Theresa May gets tough on educated migrants

The Home Secretary seems to have had just about enough of young, highly skilled graduates outstaying their welcome.

by Adam Gale
Last Updated: 07 Jan 2015

Outflanking UKIP on immigration must be tough for a politician, but Theresa May appears to be giving it a decent shot. A source ‘close to the Home Secretary’ told the Sunday Times that May wants to make it more difficult for foreign citizens graduating from UK universities to get work visas, as she seeks to bring net migration down to the now-unrealistic looking Government pledge of 'tens of thousands'.

Currently, graduates have a grace period during which they can stay here to look for jobs and apply for a work visa after their courses finish. If May gets her way, they would need to return to their home country before re-applying for a visa.

The Conservatives have been making more and more noises about immigration (mostly hoarse grumbles) as they see their voters (and MPs…) migrate to UKIP before next year’s election. If this proposal does in fact become part of the Tory manifesto, it might help lure some of those voters back, but one has to wonder if the Treasury is likely to be pleased.

Graduates on average earn significantly more than non-graduates. Twentysomethings have the highest proportion of years in work against years out of work than any age group. Young graduates are therefore among the most economically valuable demographics around.

Reducing the numbers of young foreign graduates could have a serious effect on the British economy and British business. According to the UK Council for International Student Affairs, there were 425,000 non-UK students at British Universities in 2012-3, of whom 300,000 were from outside the EU. Of these, approximately 70,000 stay after their course finishes, according to the ONS.

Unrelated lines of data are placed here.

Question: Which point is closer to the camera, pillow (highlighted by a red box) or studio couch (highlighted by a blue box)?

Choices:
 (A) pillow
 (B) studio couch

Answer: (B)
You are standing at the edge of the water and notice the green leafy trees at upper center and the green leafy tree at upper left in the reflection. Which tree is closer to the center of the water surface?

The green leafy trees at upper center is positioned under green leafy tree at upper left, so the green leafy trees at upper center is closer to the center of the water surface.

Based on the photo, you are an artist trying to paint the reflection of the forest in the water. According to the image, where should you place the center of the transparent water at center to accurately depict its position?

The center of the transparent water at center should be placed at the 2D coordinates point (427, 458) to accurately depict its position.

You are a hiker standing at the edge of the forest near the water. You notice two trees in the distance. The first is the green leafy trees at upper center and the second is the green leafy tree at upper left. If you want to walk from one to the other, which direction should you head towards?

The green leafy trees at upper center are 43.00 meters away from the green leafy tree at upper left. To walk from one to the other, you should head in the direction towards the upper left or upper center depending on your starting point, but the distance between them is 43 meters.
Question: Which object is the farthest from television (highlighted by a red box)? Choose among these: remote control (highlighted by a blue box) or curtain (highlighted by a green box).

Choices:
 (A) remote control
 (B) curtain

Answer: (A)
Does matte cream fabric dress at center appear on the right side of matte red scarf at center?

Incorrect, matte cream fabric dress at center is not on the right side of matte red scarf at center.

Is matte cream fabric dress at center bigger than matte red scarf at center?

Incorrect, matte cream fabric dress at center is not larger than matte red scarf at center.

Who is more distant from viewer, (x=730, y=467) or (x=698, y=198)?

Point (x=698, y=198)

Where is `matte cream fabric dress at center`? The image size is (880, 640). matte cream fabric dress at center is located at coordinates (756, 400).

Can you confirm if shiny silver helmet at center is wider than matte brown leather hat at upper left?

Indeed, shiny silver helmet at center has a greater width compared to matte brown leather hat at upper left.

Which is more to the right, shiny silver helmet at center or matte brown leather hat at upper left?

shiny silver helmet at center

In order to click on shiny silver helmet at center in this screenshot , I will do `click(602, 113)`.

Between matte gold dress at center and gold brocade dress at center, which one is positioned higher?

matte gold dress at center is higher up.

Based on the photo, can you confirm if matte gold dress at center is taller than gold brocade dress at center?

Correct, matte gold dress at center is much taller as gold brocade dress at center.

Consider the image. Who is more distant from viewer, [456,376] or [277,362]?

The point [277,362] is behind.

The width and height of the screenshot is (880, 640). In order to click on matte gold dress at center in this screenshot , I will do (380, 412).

While May’s idea is technically just to make sure the graduates go home before getting their visa, it would surely make staying and indeed studying here in the first place less attractive, because it puts up yet another barrier.

Earlier this summer, inventor-billionaire James Dyson spoke out against Britain’s immigration policies, which ‘suck’, and their effect on business. Nearly half of science and engineering undergraduates were from outside the EU, he said, and if we don’t make them welcome ‘they go home and then they become competitors to us’.

Educated high achievers aren’t the only ones who could face a clamp down, of course. How long will it be, for instance, before there’s a call to get tough on all those fleeing Russian billionaires, coming over here, taking all our jobs and our women, buying our football teams and generally spending money in our shops like they own the place?